While it's always best to try and obtain as many nutrients from whole foods as possible, certain supplements can be beneficial for pretty much anyone, but even more so (peri-)menopause. For example, omega-3 fatty acid supplements, calcium, vitamin D, and vitamin B12 might be recommended (8). You could also give adaptogens like Maca root, Ashwagandha or Rhodiola Rosea a go.


And of course, and perhaps this should have been the opening line:

Support your body with the right amount of calories and lean protein.

Remember that proteins are the building blocks for our body - bone health, muscle retention, healthy skin, hair and nails, mental health, satiation, cravings etc. can all be improve with the right calorie and macro balance. That also persists throughout (peri-)menopause.

So all in all, balanced and nutrient-rich diet is always important, but even more essential for managing menopause symptoms and supporting overall health.

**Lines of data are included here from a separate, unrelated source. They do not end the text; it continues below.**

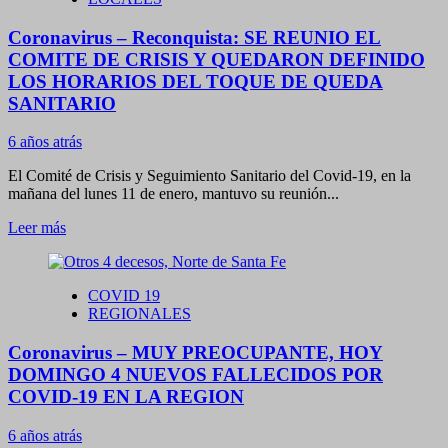
Son
1.133
Coronavirus – Reconquista: SE REUNIO EL
CASOS
POSITIVOS
COMITE DE CRISIS Y QUEDARON DEFINIDO
NUEVOS
LOS HORARIOS DEL TOQUE DE QUEDA
y
SANITARIO
10
FALLECIDOS
6 años atrás
EN
LA
El Comité de Crisis y Seguimiento Sanitario del Covid-19, en la
PROVINCIA
mañana del lunes 11 de enero, mantuvo su reunión...
HOY
Leer
Leer más
más
sobre
Coronavirus
COVID 19
–
REGIONALES
Reconquista:
SE
Coronavirus – MUY PREOCUPANTE, HOY
REUNIO
EL
DOMINGO 4 NUEVOS FALLECIDOS POR
COMITE
COVID-19 EN LA REGION
DE
CRISIS
6 años atrás
Y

Of course physical activity, stress management, sleep and other lifestyle practices are also crucial, but incorporating phytoestrogens, calcium, vitamin D, omega-3 fatty acids, magnesium, fiber, antioxidants, and staying hydrated, you can certainly help you optimize your well-being during this transformative phase of life.

References:

  • (1) Taku et al. (2012). Soy isoflavones for osteoporosis: An evidence-based approach. Maturitas, 72(3), 200-206.
  • (2) Williamson-Hughes et al. (2012). Isoflavone supplements containing predominantly genistein reduce hot flash symptoms: A critical review of published studies. Menopause, 19(7), 776-790.
  • (3) Weaver et al. (2016). Calcium plus vitamin D supplementation and risk of fractures: An updated meta-analysis from the National Osteoporosis Foundation. Osteoporosis International, 27(1), 367-376.
  • (4) Bischoff-Ferrari et al. (2012). Dietary calcium and serum 25-hydroxyvitamin D status in relation to BMD among U.S. adults. Journal of Bone and Mineral Research, 27(11), 2348-2358.
  • (5) Lucas et al. (2013). Ethyl-eicosapentaenoic acid for the treatment of psychological distress and depressive symptoms in middle-aged women: A double-blind, placebo-controlled, randomized clinical trial. American Journal of Clinical Nutrition, 97(6), 1134-1142.
  • (6) Mazereeuw et al. (2012). Omega-3 fatty acids, major depression, and Alzheimer's disease: Extending the prevention of cognitive decline. Journal of Alzheimer's Disease, 28(1), 1-13.